At one time outdoor pay phones seemed to be scattered across Detroit. The heavy-duty phones were mounted on poles near street corners or attached to the outside of party stores, gas stations, and other places where there may be heavy foot traffic. Most city restaurants had them, as did many of the strip mall and shopping center parking lots. At select locations there were phone booths that housed the pay phone. The little glass structures offered a little privacy, reduced traffic noise, and softened the general urban sounds for those making calls.

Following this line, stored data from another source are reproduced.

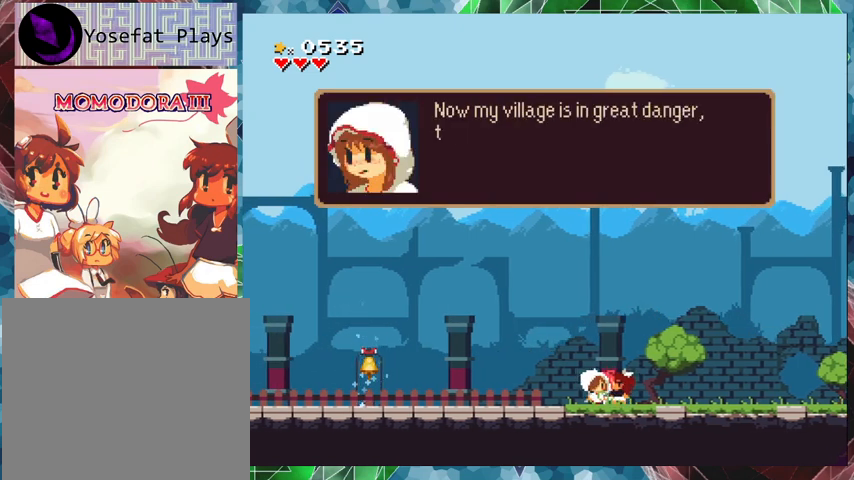
{"buttons": [], "events": []}
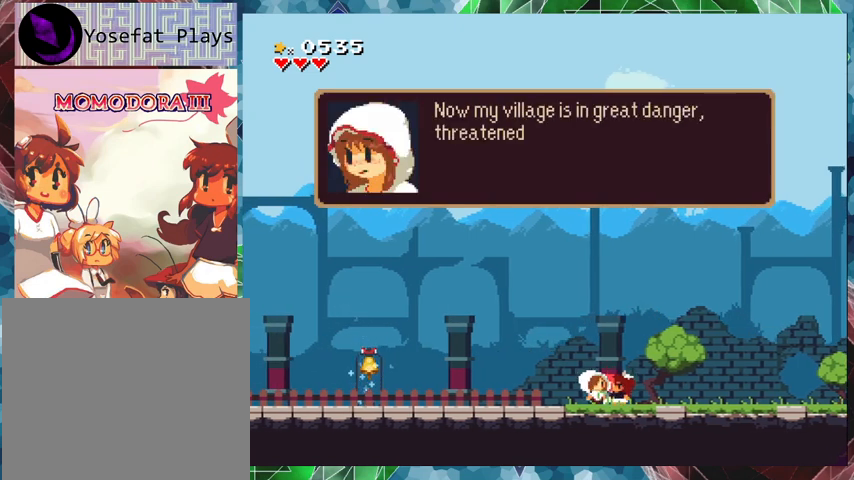
{"buttons": [], "events": [[67, "B", "down"], [200, "B", "up"]]}
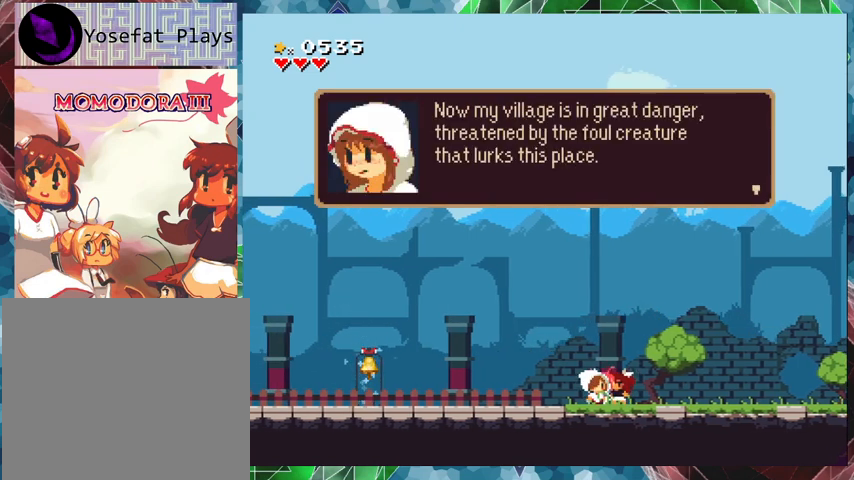
{"buttons": [], "events": [[333, "B", "down"], [467, "B", "up"]]}
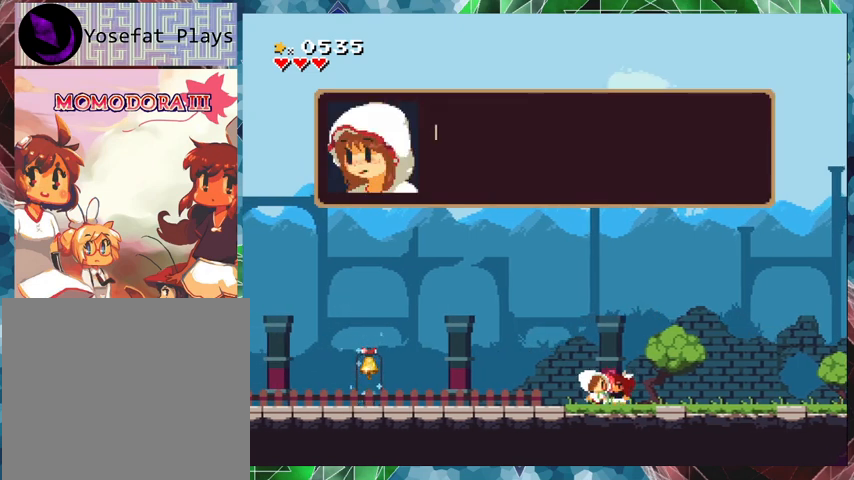
{"buttons": [], "events": [[167, "B", "down"], [300, "B", "up"]]}
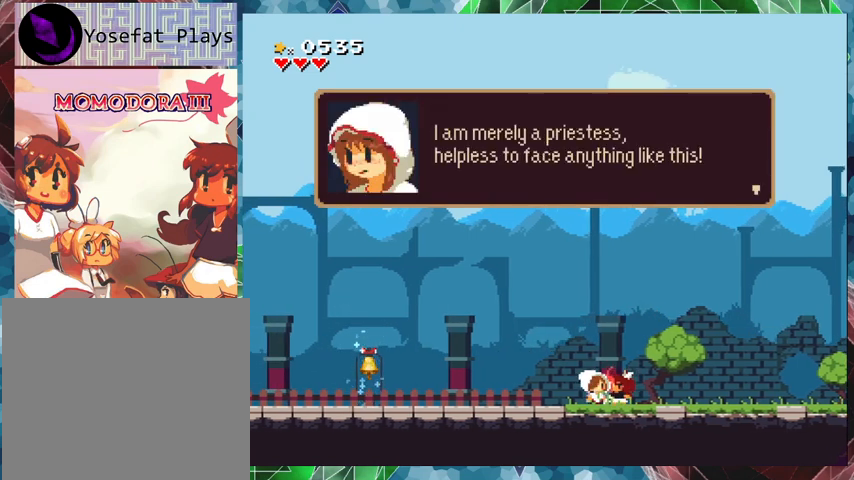
{"buttons": ["B"], "events": [[400, "B", "down"]]}
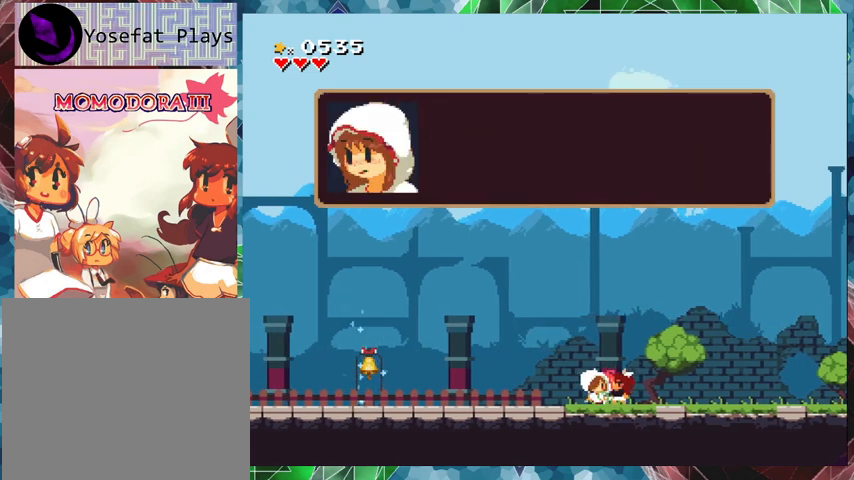
{"buttons": [], "events": [[33, "B", "up"], [233, "B", "down"], [367, "B", "up"]]}
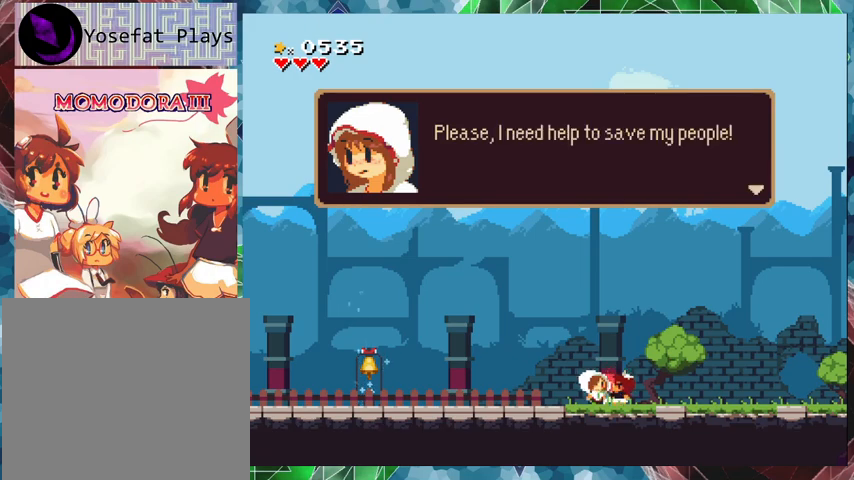
{"buttons": [], "events": [[200, "B", "down"], [333, "B", "up"]]}
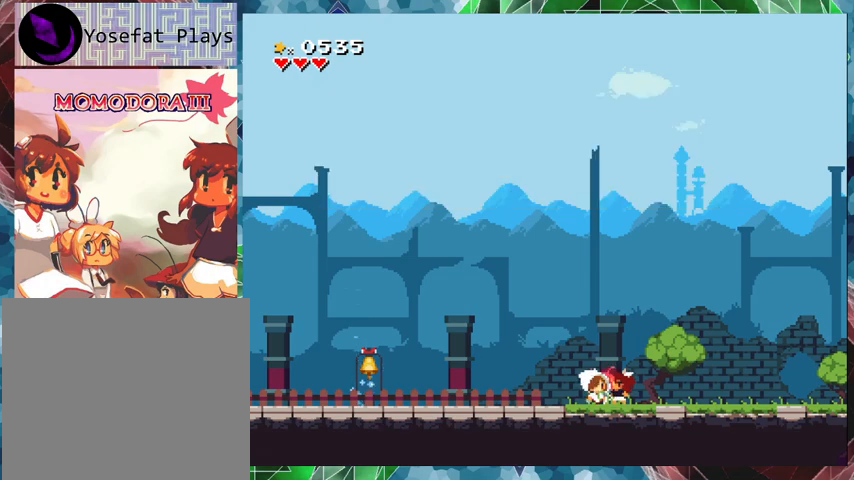
{"buttons": ["DPAD_RIGHT"], "events": [[67, "DPAD_RIGHT", "down"]]}
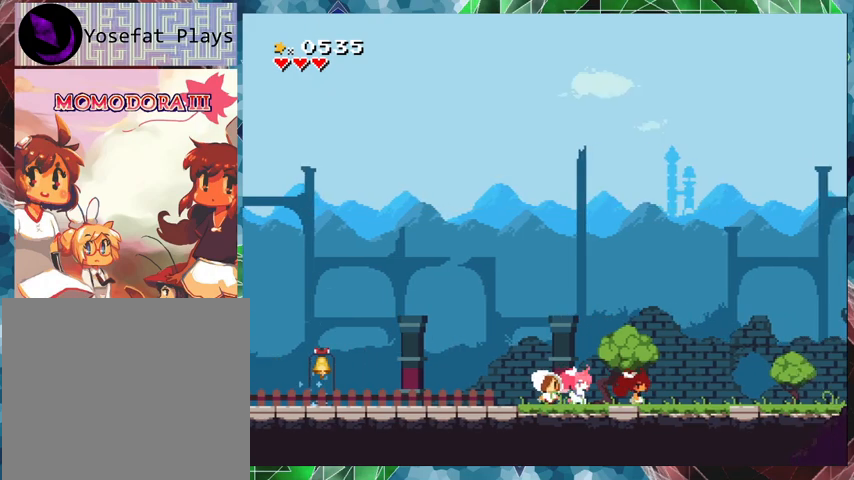
{"buttons": ["DPAD_RIGHT"], "events": []}
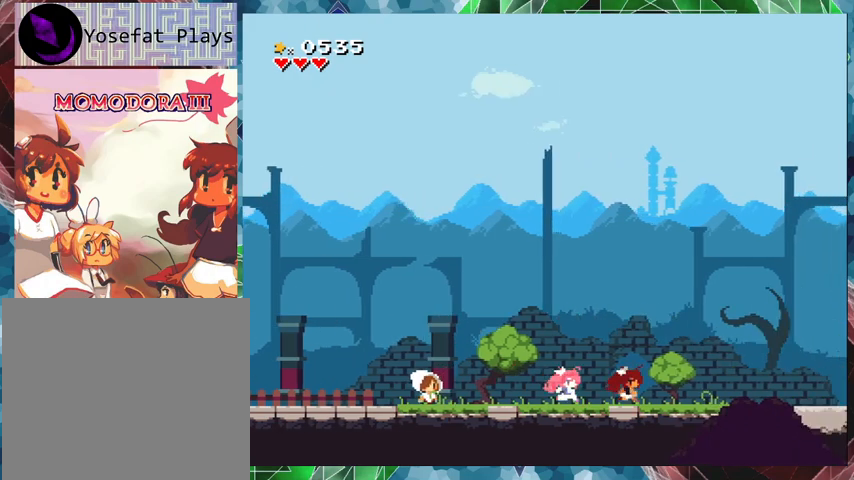
{"buttons": ["DPAD_RIGHT"], "events": []}
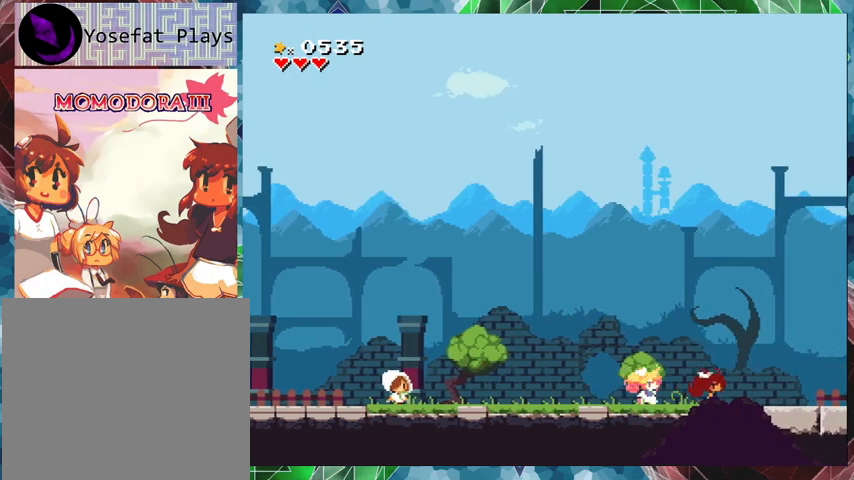
{"buttons": ["DPAD_RIGHT"], "events": []}
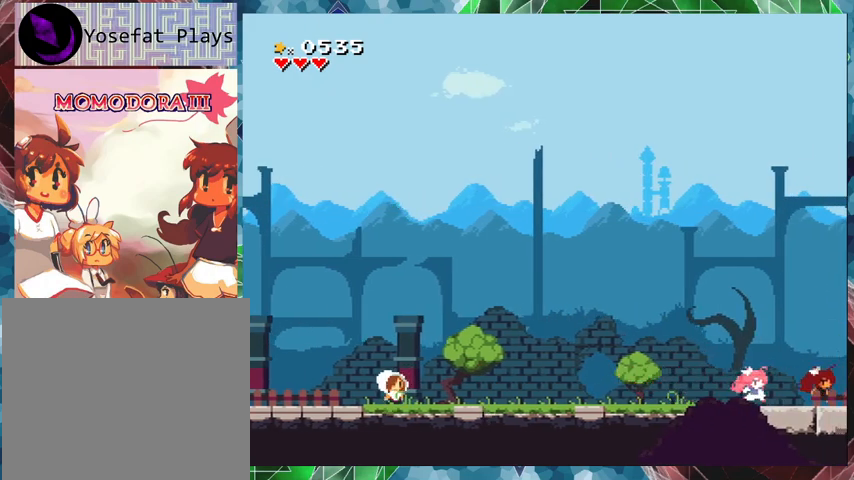
{"buttons": [], "events": [[100, "DPAD_RIGHT", "up"]]}
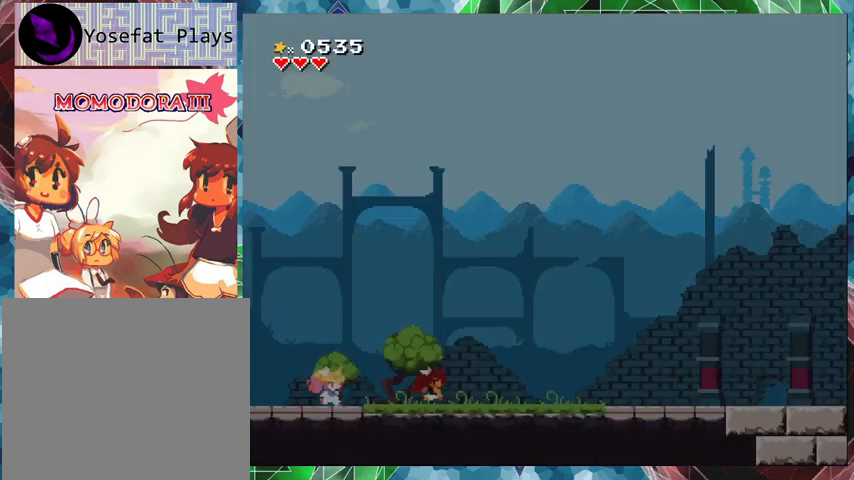
{"buttons": ["DPAD_RIGHT"], "events": [[333, "DPAD_RIGHT", "down"]]}
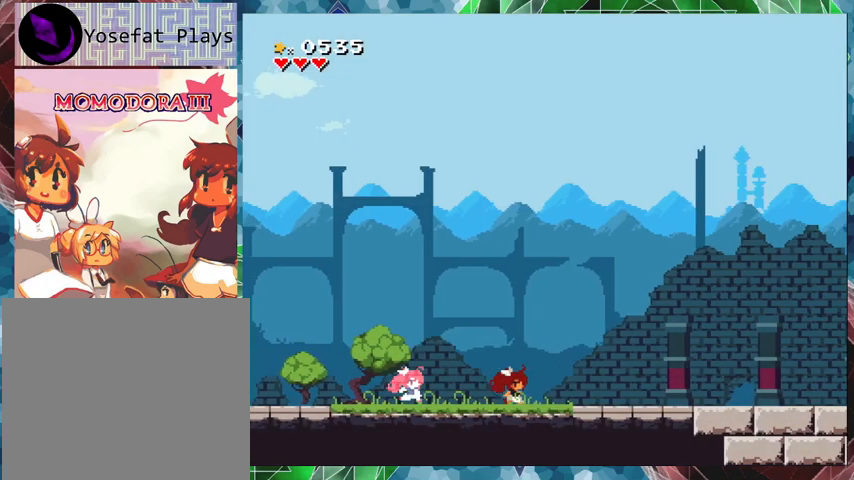
{"buttons": [], "events": [[100, "DPAD_RIGHT", "up"]]}
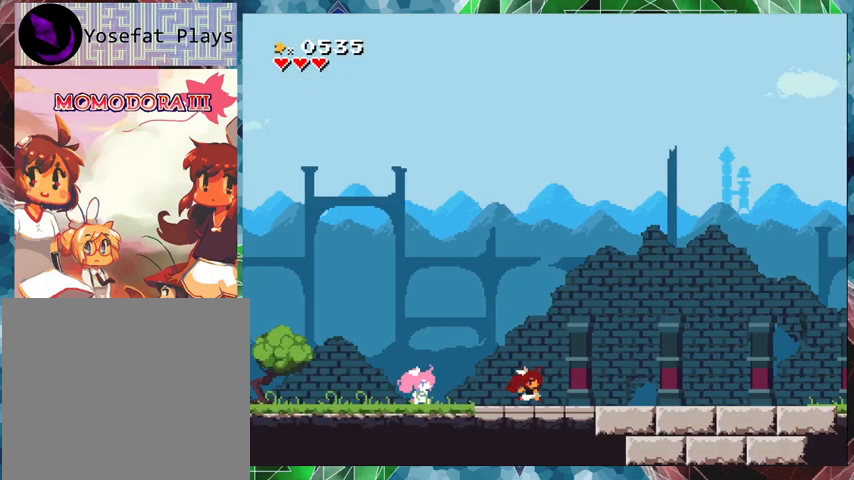
{"buttons": [], "events": []}
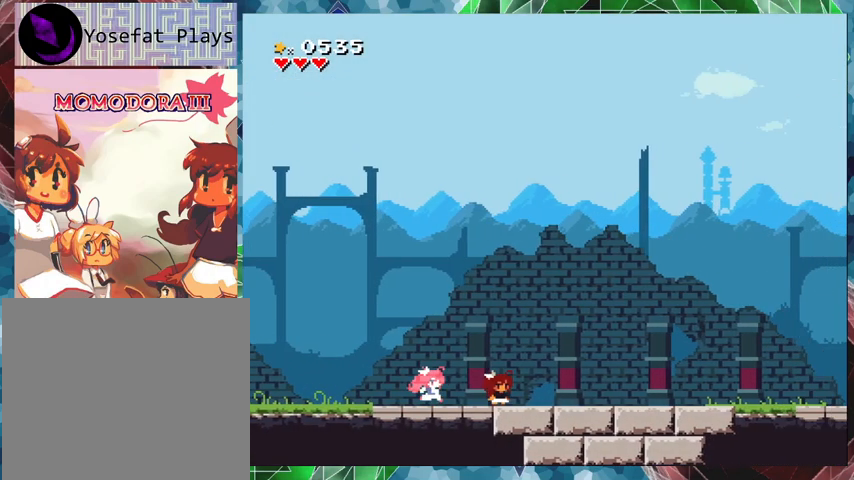
{"buttons": [], "events": []}
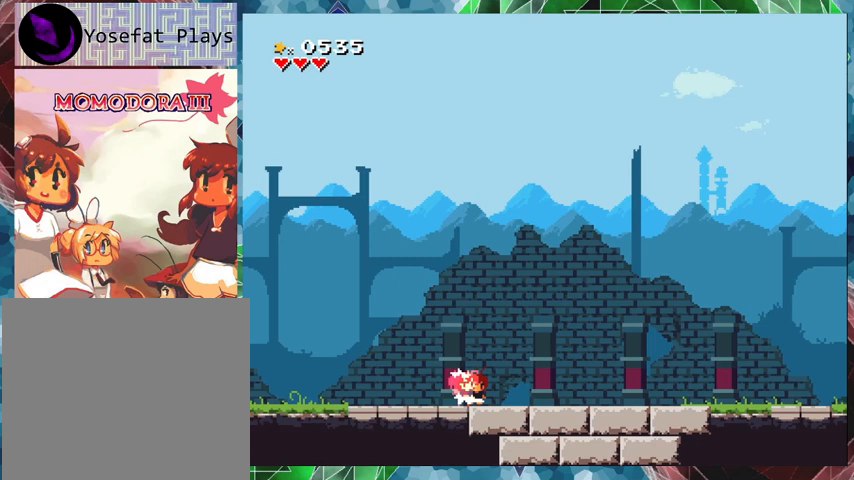
{"buttons": [], "events": []}
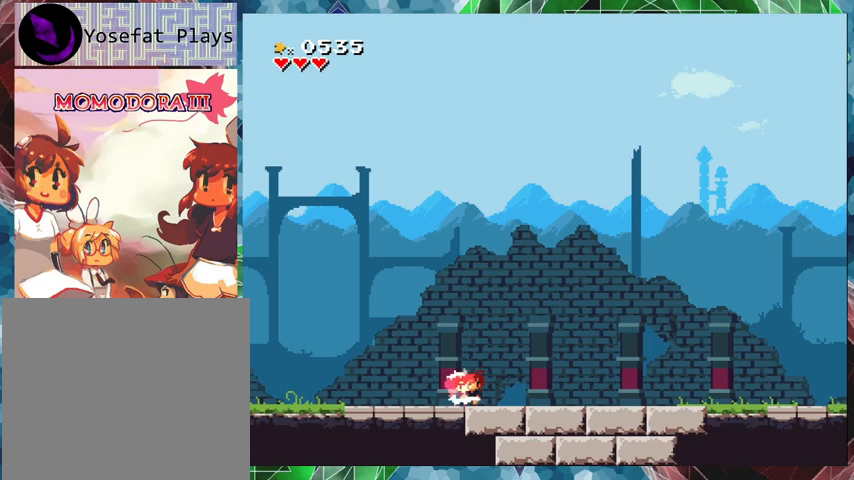
{"buttons": [], "events": []}
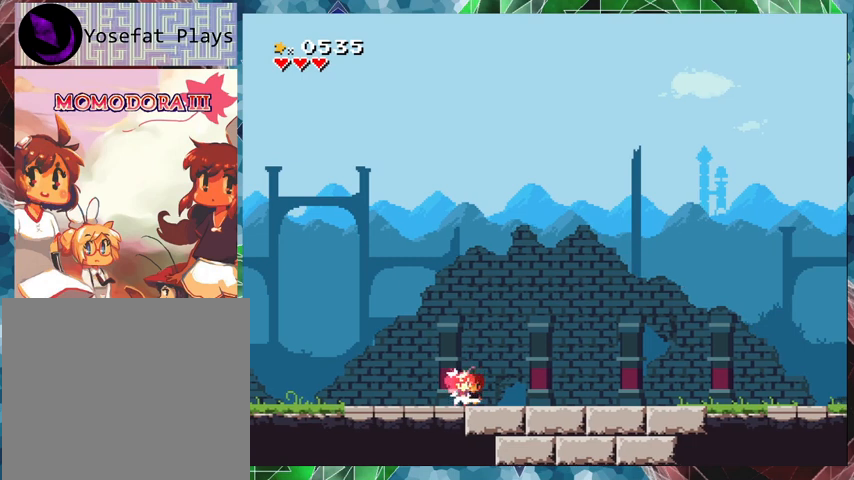
{"buttons": [], "events": []}
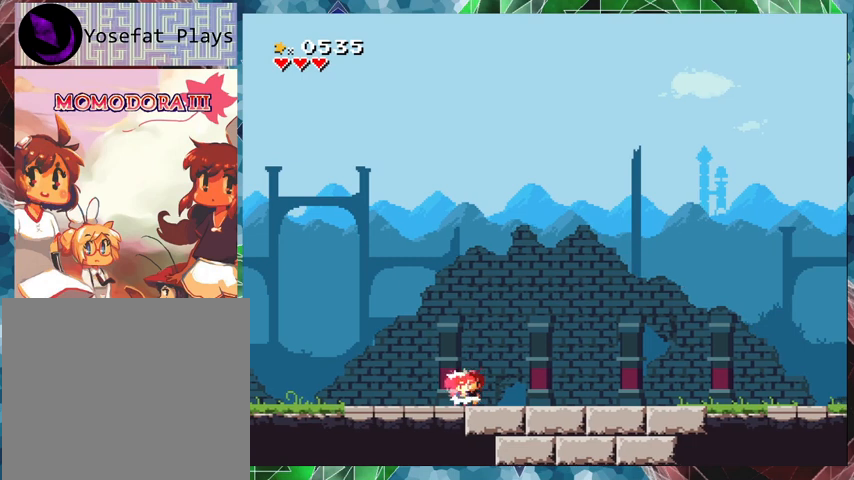
{"buttons": [], "events": []}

With the introduction of the cell phone, pay phones and phone booths have all but disappeared from the outdoor cityscape. Now people reach into their pocket, pull out their cell phones and talk loudly about things only important to them. Many users are completely oblivious to their surroundings, and whether indoors or out, people using them talk rather loud. It’s as if they were sitting in stadium bleachers filled with people talking to their neighbor, or sitting in a nightclub trying to talk over loud, pounding music.
On occasion I see where outdoor public pay phones used to be, but rarely see any that work. The ones I’ve seen are usually stripped of the handset or the push-button units have been pried off and probably sold as scrap. Others were more than likely removed by the phone company as more and more people migrated to cell phones. In most cases, I could see where phones have been, but now there is nothing left but a faded phone company sign or a mounting bracket attached to a pole or storefront location where the phone once was.
Like 8-track and VCR tapes, the tough outdoor pay phone has slowly become a relic of the past.